The Sandbox is a personal documentary photography project that started developing during my critical design studies in Eindhoven, as a counterweight to the overly restrictive and stress-heavy institutional frame of design education.
In early 2020 I had started taking walks as a way to improve my mental heatlh during a chaotic period in my life. To keep myself engaged and motivated to walk, I started documenting the curious phenomena I encountered on my paths with my phone camera, a sort of exercise in looking, a game. Once I became attentive, the weird was everywhere.
The boring, prosaic, mundane surroundings of my hometown became full of absurdity and a source of awe. Organically, such documentation of curious details became an intuitive methodology that I began to call banalism; expressive documentary photography of the everyday.

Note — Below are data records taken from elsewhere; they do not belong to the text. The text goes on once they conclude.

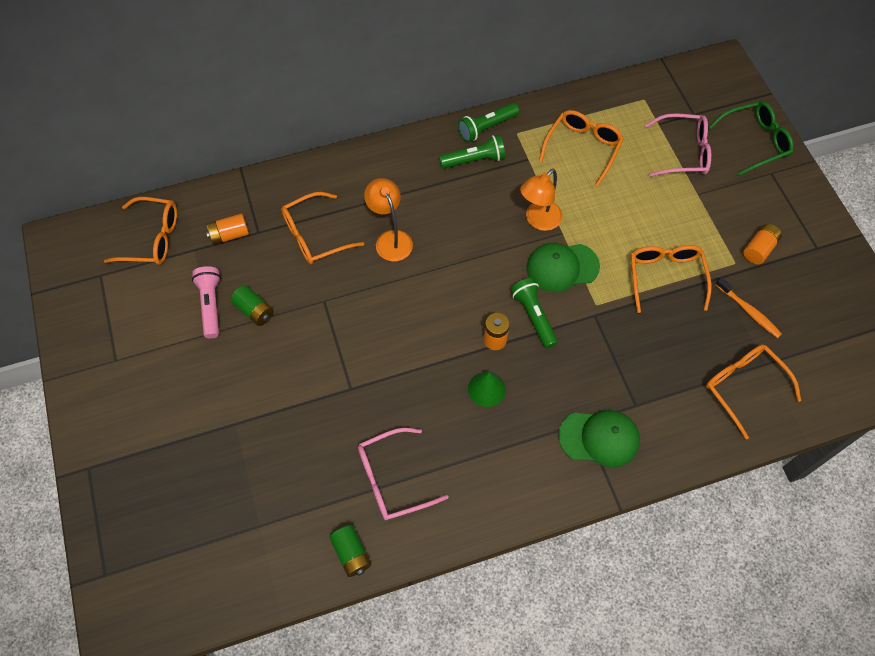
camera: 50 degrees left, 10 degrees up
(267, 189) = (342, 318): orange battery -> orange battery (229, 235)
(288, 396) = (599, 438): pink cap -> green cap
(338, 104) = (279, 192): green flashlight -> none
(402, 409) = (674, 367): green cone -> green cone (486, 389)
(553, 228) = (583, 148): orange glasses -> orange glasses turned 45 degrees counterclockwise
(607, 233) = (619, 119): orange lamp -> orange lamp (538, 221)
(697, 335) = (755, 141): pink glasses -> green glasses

Surprisingly democratic, it followed my move to the Netherlands, where it became a way of coping with feeling of estrangement in a foreign enviroment, as well as a way of interpreting it and making it mine.
Eventually, the phone was upgraded to a camera which added a layer of formal exploration and experimentation to purely spontaneous and momentary encounters, largely determined by default technology settings. Furthermore, I became increasingly interested in capturing more dynamic aspects of my daily life; the people around me, our movements, activities, gestures - with the same curious gaze that tends to be stimulated by the absurd.
Out of fascination with what’s around and the need to document it a project started coming together; fragmented, eclectic, weird and honest. Like a sandbox, seemingly basic yet brimming with boundless potential, it’s following me organically, helping me to develop a visual language and evolve my photographic practice.